Life as a 'sandwich carer': Life can... - Care Community
My role as a sandwich caregiver lasted only about 48 hours. For months, my mother-in-law complained that her abdominal pain was caused by my husband and I occasionally asking her to watch our young twins while we cared for the rest of our newly blended family of seven children. One day, I received a phone call from her husband saying that she was vomiting bile. My husband drove her directly to a hospital where surgery was performed the next day. The surgeon said her pain was caused by advanced inoperable uterine cancer. As my husband and I sat by his unconscious mother the next day, the surgeon came in and said, "You are watching a dead woman breathe with a machine. Go home to your children." We did. My advice is, if possible, make contingency plans for the temporary care of your young children in the event that you have to take responsibility for someone else.
I don't look after young children, I am a sandwich carer for my elderly mother and my husband. My best advice to anyone in this situation is to find a forum like this where you are free to express your true feelings, vent your anger, etc when you need to without fear of offending anyone and then other carers will help enormously with their sympathy and helpful suggestions.

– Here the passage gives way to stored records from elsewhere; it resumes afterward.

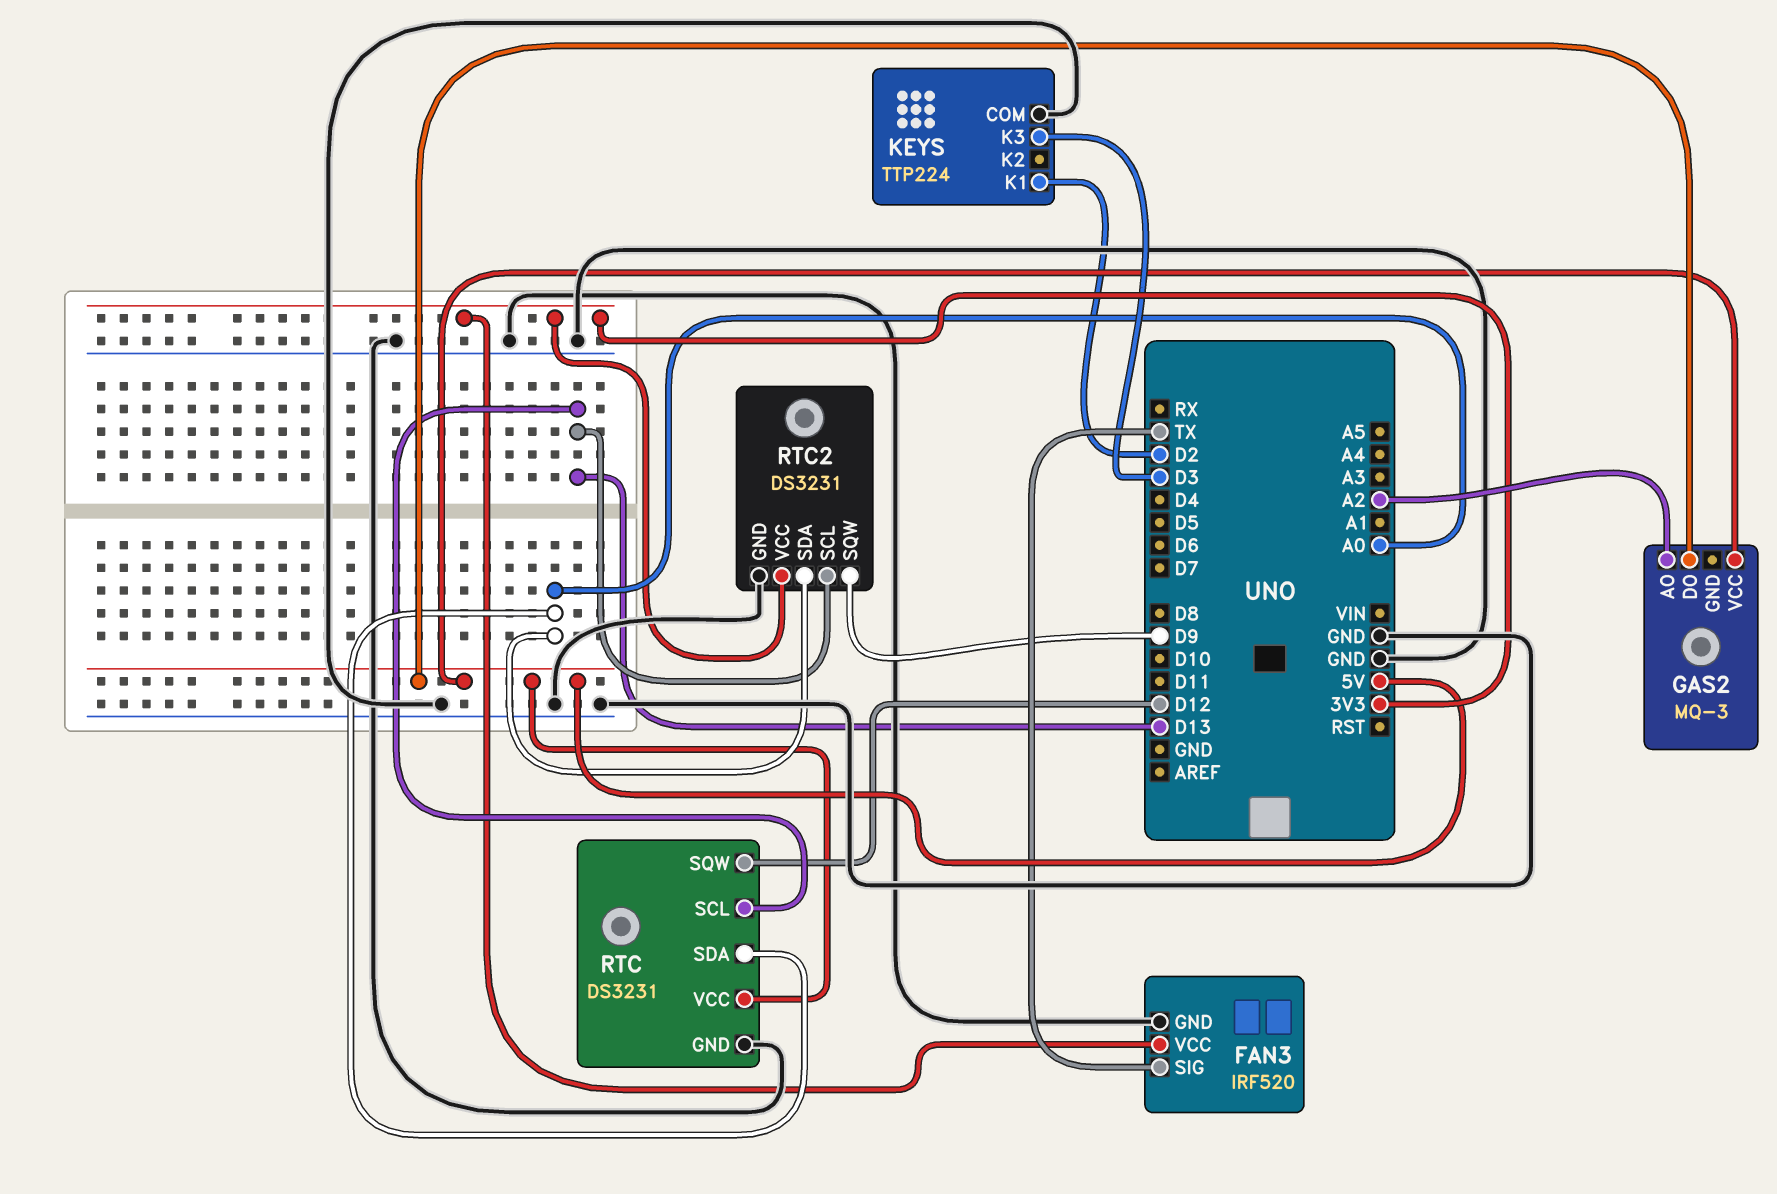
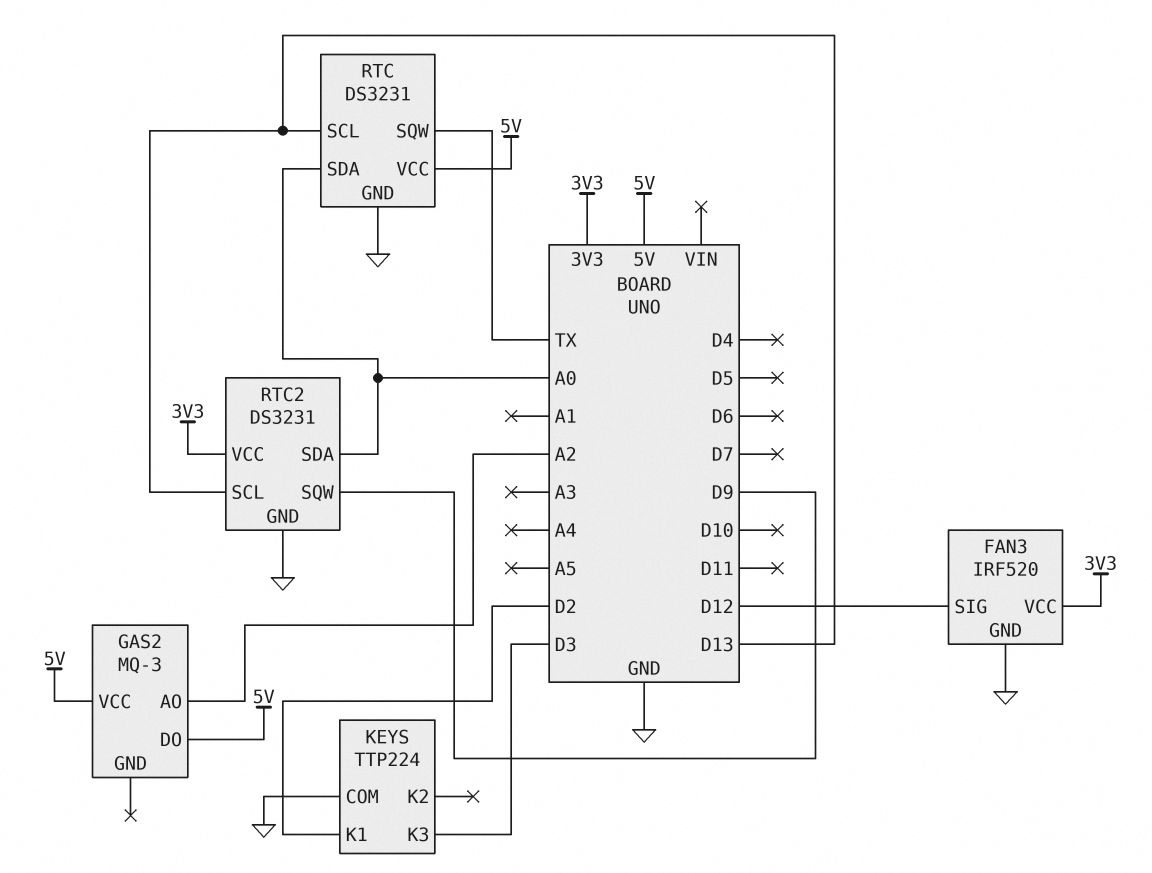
FAN3 pin SIG: TX -> D12
RTC pin SQW: D12 -> TX

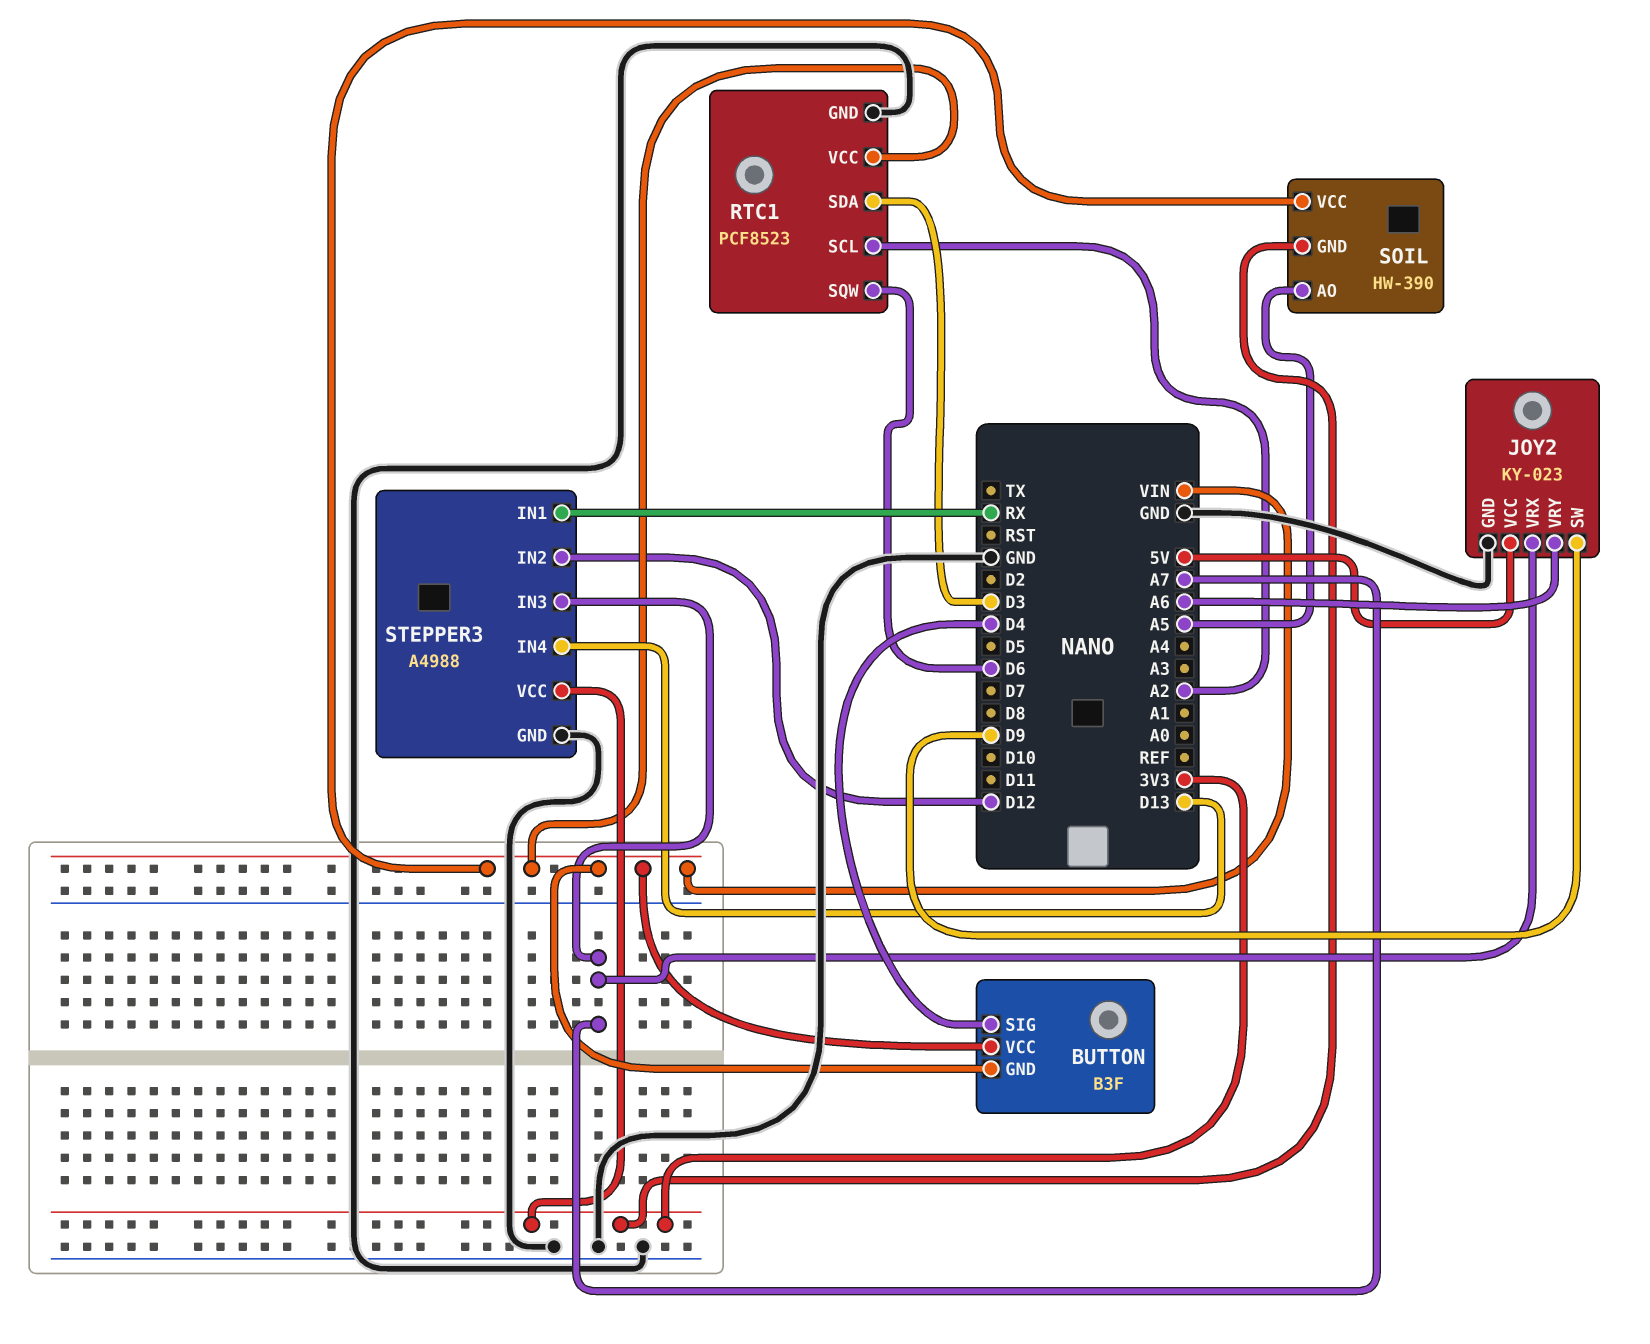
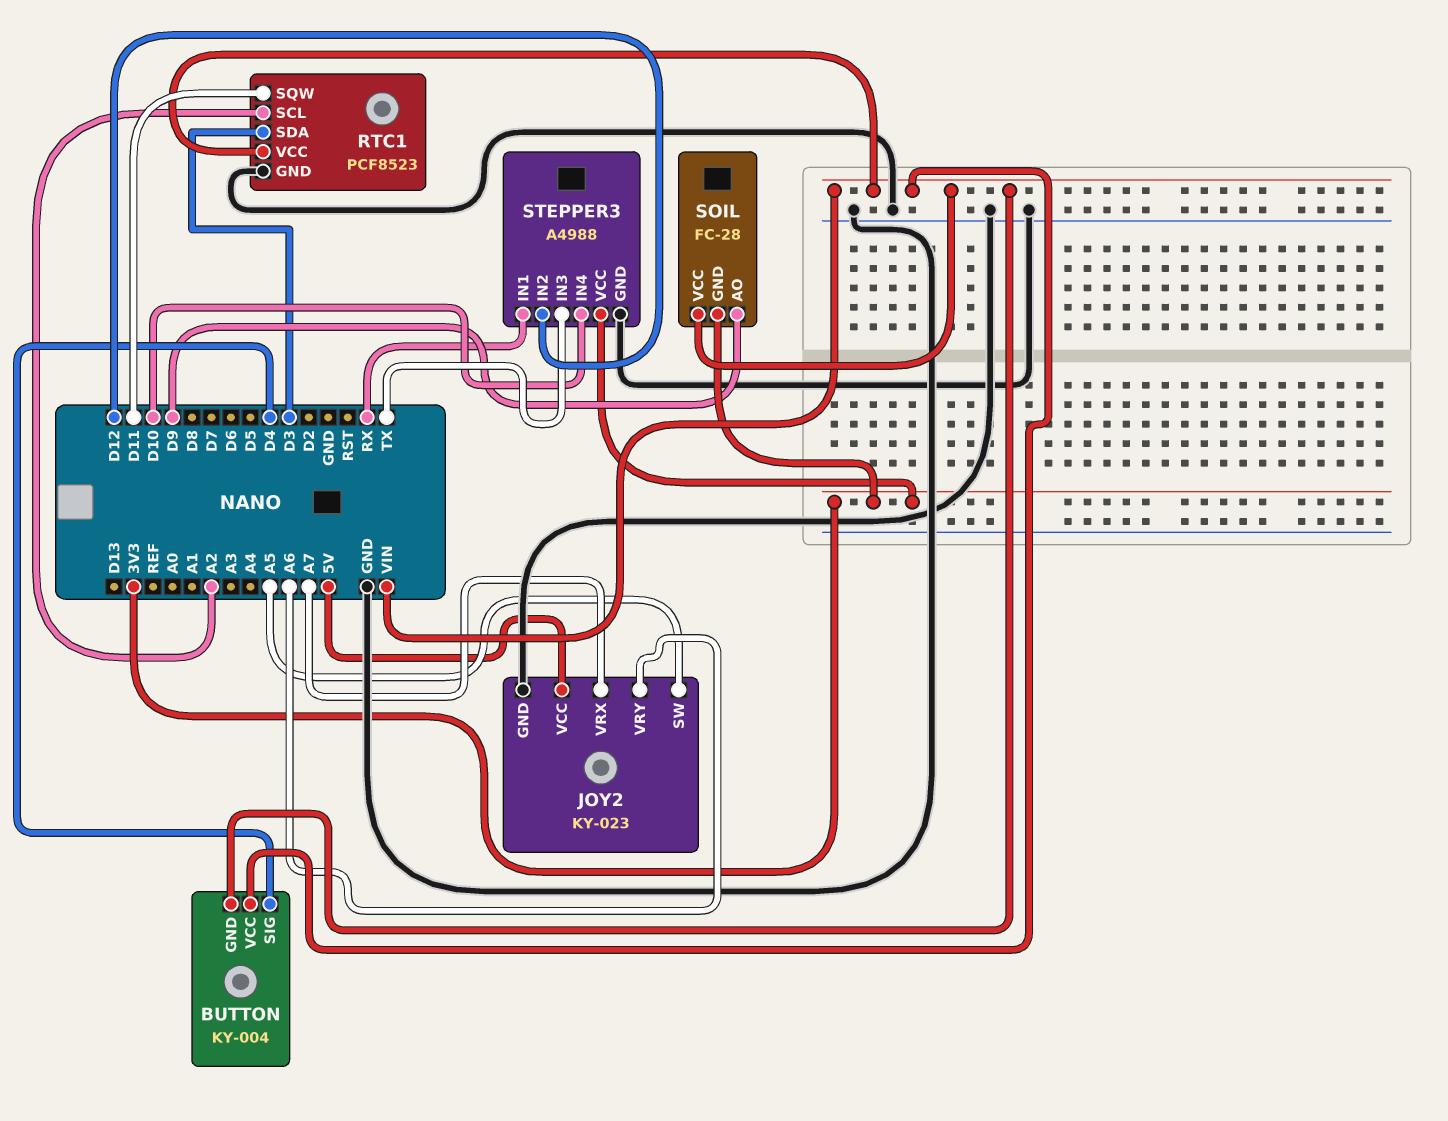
BUTTON: B3F -> KY-004
JOY2 pin SW: D9 -> A5
RTC1 pin SQW: D6 -> D11
SOIL: HW-390 -> FC-28
SOIL pin AO: A5 -> D9
STEPPER3 pin IN3: A7 -> TX
STEPPER3 pin IN4: D13 -> D10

Hello jaykay777 great to hear from you again. Thank you both for taking the time to share your thoughts, experiences and advice with us. Hidden it's wonderful to know that you find the forum such a helpful resource. Talking to people, expressing emotions and knowing that there is support is so important and it's great to know that you find that here.
This is a difficult one as my child is 11 with ADHD, my partner has chronic cluster headaches and I care for my mum who is 77 and has dementia and is Not very active. Up until January I have gone from full time work to part time work as it's hard to sustain employment when my partner or mum is not well. Either the demand of work mean it is difficult to sustain the 9-5, or I struggle with childcare and the school run or the employer can no longer support me taking time off. On the last occasion, I just stopped work as I had a period of I'll health and couldn't even manage part time work as it was too draining and my mum became ill again. There's too much to juggle and I fall foul of benefits either for my child or for my mum. I have pulled in the support of carers for my mum but have found consistent and reliable carers problematic. Getting support for children with special needs is also problematic and overall their is also a lot of change in education and social care which I struggle to keeep up with. I remain optimistic but know that this can not continue.
Thank you for being so open to sharing your experiences with us. It’s clear that you have a lot going on with caring responsibilities at the moment, but it really comes across in the way you write that you’re extremely dedicated and hard working. If you ever need any further support or you’d just like to have a chat please don’t hesitate to come back to us. Our bookings team may be able to advise on the possibility of respite for your mother, you can contact them by calling 0303 303 0145 or emailing firstname.lastname@example.org. All the best from us all at Revitalise.
Dear Revitalise, It would be lovely to get respite but do you know of care homes in the Manchester area? By any chance do you do respite care for families?